Task statement ▸ Find the line below with "pyautogui.write('that play')" and the line with "pyautogui.write('es don')". Output exactly those lines and everything between them, leaving out the pictures.

Excerpted records ▸
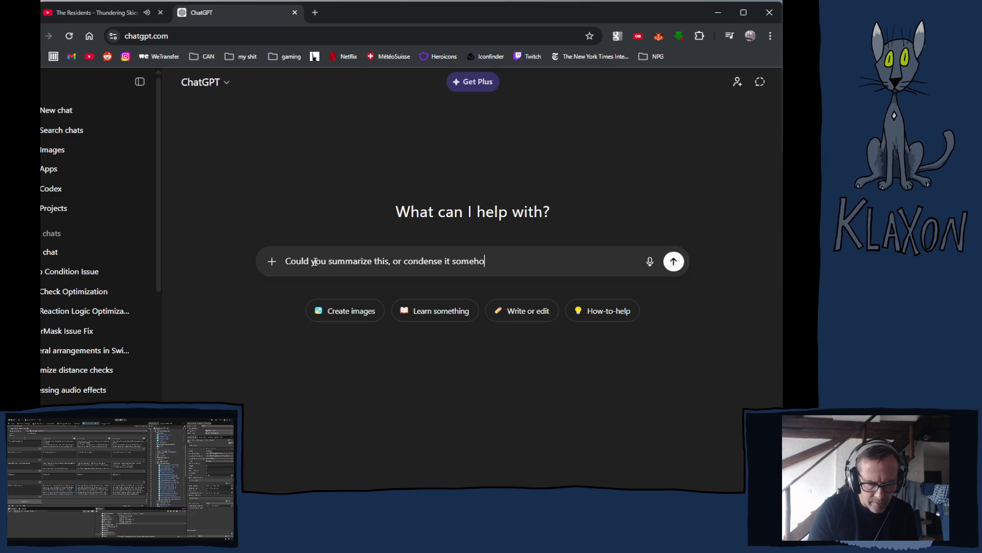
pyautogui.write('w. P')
* * *
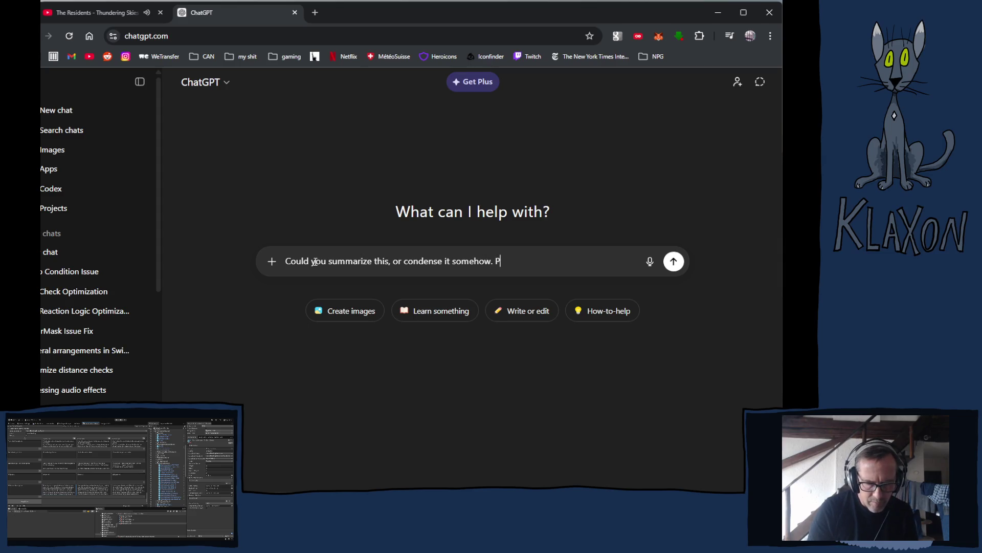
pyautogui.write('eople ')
* * *
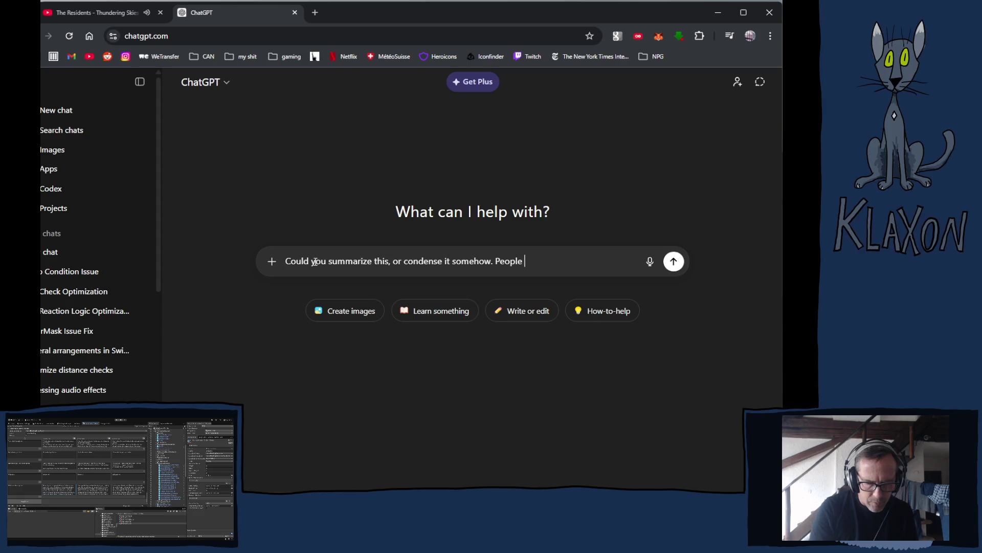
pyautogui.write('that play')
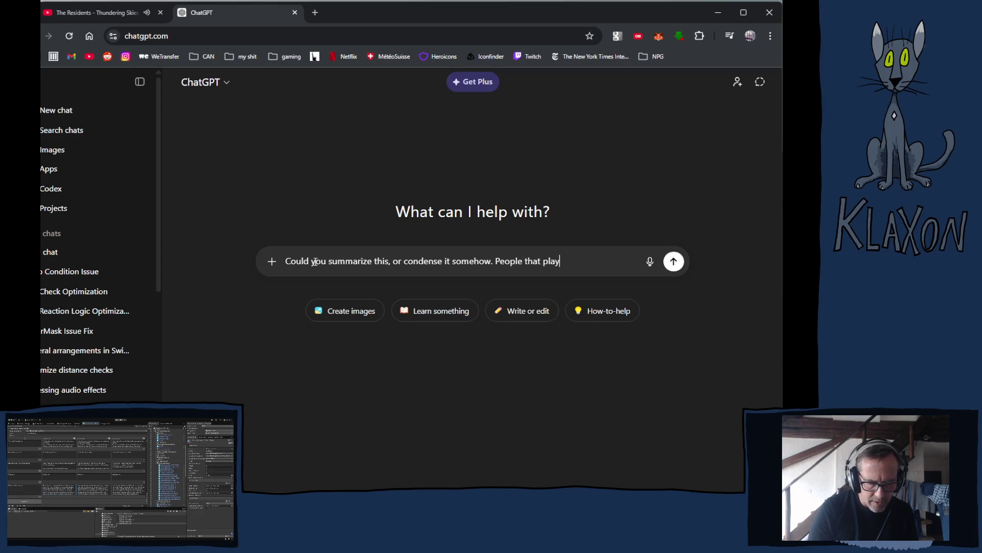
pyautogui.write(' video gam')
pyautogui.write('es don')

Response area ▸
pyautogui.write('that play')
pyautogui.write(' video gam')
pyautogui.write('es don')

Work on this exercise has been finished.